The first attempt to clean the streets was made in 1696, when a contract was made at thirty pounds sterling a year. Before this, every householder had been obliged to keep the street clean in front of his own residence. These ordinances failed of effect; and in 1702, all the inhabitants were required to sweep the dirt into heaps in front of their doors on Friday morning and to have it removed before Saturday night under penalty of a fine of six shillings. The cartmen were obliged to carry away the dirt at three cents a load, or, if they loaded their own carts, at six cents; in the event of a refusal, they were subject to heavy fines. As late as 1800, the chimneys were swept by small negro boys who went their rounds at daybreak, crying: "Sweep, ho! sweep, ho! from the bottom to the top, without a ladder or a rope, sweep, ho!" with numerous variations.
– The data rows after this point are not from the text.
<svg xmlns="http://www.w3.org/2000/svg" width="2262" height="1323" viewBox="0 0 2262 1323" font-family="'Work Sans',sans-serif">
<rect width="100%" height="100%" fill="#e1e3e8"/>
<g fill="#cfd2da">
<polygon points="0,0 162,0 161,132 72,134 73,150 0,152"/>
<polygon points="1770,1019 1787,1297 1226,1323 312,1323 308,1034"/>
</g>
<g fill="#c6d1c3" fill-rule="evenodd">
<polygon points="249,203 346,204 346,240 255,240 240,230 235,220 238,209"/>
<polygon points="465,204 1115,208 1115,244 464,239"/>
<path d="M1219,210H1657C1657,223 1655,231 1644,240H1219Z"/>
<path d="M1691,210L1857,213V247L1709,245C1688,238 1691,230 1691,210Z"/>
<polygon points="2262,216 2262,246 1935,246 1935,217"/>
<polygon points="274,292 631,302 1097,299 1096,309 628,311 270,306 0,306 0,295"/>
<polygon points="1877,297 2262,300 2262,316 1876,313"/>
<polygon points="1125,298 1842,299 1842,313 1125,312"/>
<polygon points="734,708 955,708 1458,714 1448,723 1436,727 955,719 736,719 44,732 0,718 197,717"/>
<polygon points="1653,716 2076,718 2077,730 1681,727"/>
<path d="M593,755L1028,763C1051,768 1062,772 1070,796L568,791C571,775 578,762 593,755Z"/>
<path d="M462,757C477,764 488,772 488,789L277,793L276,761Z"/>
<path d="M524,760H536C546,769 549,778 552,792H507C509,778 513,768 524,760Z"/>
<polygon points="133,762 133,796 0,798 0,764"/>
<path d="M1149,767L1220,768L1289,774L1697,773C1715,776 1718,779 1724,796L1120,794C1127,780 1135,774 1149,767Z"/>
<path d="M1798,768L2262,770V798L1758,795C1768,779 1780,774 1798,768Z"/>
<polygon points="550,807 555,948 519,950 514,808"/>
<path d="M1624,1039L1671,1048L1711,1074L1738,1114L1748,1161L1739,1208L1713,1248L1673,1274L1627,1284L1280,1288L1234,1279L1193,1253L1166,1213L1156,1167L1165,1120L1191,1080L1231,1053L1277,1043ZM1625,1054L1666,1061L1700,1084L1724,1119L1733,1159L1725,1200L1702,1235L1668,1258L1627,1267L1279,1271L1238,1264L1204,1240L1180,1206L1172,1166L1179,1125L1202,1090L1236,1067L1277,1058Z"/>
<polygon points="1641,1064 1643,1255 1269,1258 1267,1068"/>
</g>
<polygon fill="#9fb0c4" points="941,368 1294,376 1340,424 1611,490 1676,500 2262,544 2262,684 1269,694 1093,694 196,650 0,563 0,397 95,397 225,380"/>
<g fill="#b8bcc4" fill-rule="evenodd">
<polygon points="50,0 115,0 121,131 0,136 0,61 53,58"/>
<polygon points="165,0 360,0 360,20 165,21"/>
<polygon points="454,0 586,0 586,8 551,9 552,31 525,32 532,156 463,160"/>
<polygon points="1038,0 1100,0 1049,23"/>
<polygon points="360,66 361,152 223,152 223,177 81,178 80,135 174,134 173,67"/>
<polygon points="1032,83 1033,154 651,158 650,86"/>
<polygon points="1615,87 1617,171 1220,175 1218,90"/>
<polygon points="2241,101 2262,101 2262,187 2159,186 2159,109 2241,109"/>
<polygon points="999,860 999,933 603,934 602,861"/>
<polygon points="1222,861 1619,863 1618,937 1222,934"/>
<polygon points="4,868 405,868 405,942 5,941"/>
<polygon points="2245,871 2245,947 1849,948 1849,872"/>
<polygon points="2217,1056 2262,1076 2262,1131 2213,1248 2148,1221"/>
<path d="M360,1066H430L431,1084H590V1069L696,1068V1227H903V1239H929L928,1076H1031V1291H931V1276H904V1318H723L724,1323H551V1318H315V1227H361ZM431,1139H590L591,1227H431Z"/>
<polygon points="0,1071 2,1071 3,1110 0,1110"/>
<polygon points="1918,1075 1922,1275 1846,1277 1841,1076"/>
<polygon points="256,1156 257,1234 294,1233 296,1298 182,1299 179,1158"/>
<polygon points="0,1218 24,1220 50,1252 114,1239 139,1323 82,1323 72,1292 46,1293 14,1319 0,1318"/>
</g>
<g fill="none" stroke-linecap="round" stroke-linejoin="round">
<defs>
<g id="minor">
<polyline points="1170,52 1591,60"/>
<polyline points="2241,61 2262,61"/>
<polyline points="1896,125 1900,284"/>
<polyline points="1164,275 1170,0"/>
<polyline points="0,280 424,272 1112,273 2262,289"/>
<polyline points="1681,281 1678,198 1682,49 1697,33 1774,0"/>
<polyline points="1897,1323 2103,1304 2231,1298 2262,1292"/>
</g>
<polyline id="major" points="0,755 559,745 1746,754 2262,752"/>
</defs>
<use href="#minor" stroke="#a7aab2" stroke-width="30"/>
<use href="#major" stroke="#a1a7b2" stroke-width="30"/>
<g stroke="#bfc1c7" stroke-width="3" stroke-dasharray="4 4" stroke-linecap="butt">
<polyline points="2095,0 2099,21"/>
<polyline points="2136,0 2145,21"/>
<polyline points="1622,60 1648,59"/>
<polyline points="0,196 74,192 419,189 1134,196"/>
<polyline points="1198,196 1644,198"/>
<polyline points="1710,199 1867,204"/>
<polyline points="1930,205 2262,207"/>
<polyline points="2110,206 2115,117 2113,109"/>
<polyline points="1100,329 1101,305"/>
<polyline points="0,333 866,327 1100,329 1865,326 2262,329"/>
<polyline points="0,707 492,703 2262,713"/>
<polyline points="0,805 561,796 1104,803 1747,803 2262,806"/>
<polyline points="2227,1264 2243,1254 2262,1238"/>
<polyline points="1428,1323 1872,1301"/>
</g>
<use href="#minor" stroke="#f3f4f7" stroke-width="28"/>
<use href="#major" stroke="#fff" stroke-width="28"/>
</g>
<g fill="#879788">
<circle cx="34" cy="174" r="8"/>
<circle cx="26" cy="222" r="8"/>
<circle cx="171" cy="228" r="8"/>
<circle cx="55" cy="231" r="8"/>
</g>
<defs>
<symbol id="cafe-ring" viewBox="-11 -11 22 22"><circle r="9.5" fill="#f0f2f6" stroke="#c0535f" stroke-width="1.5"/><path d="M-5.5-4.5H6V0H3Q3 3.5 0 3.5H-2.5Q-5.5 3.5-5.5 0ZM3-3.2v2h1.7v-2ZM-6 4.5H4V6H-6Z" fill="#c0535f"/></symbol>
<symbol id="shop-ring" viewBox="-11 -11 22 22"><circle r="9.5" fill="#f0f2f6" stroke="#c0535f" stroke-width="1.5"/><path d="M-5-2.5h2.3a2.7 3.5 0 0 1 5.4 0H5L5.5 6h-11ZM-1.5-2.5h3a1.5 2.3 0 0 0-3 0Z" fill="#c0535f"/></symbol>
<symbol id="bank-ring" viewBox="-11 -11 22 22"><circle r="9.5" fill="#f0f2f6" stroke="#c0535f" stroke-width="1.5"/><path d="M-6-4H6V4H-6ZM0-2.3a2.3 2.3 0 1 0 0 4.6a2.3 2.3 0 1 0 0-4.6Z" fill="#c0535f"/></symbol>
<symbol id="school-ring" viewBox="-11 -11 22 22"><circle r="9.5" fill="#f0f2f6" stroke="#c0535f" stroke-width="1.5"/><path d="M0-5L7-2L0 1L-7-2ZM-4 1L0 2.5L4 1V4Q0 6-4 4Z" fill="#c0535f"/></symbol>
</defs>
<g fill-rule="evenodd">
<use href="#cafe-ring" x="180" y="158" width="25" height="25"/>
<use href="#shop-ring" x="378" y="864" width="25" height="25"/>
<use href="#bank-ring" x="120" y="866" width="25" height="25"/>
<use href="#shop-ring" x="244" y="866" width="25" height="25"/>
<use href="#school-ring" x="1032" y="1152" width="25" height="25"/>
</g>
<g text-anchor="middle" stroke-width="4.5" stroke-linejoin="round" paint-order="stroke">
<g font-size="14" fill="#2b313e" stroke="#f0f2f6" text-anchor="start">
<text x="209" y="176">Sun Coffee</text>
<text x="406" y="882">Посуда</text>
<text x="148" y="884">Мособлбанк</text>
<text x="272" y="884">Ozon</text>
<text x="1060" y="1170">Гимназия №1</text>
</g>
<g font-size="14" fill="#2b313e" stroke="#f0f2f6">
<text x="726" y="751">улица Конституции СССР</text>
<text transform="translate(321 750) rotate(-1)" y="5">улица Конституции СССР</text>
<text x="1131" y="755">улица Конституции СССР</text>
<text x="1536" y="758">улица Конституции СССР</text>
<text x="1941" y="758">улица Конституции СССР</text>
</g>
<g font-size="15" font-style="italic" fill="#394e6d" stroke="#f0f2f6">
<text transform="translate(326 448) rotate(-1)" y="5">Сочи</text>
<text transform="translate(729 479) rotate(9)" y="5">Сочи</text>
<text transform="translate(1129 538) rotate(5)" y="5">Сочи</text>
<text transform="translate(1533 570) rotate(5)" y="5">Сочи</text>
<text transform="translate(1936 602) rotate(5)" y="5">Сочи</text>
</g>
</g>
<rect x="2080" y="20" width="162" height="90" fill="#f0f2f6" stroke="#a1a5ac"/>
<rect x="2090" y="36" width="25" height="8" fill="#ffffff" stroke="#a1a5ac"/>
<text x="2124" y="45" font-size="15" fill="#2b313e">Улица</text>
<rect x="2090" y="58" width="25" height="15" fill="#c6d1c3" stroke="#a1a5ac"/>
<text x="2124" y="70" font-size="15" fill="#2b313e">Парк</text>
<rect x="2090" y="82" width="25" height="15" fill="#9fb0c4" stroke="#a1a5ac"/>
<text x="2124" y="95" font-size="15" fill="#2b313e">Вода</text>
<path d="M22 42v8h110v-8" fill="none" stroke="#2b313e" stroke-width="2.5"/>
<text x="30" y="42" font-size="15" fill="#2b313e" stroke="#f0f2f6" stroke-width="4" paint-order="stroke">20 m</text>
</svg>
It was not until the days of Colonel Waring subsequent to January, 1895, that New York learned that its streets could be cleaned thoroughly and economically.
From the Dutch days down to 1825, there were no methods employed for removing the refuse and garbage from the houses. All such matter was thrown into the streets where it was disposed of by the hogs, which were allowed to range the streets for that purpose, as the dogs used to do in Constantinople. It was estimated as late as 1820 that thirty thousand hogs roamed the streets of the city, and in Boston, Philadelphia, and other places, New York was a byword for filthiness. Notwithstanding the fatal visitations of the yellow fever and other diseases, — directly traceable to the festering masses of putrefying refuse in the city streets, — it was not until 1823 that the Common Council listened to the protests of the best citizens and directed that carts should be used to remove the garbage and that the swine should be captured and sent to the public pound. The men and boys of the streets offered such forcible resistance to the carts and to the attempt to arrest the hogs that the ordinance became a dead letter until several years later, when a proper public spirit of indignation against such antiquated methods was aroused, and the hogs were driven from the streets and the carts permitted to go unmolested.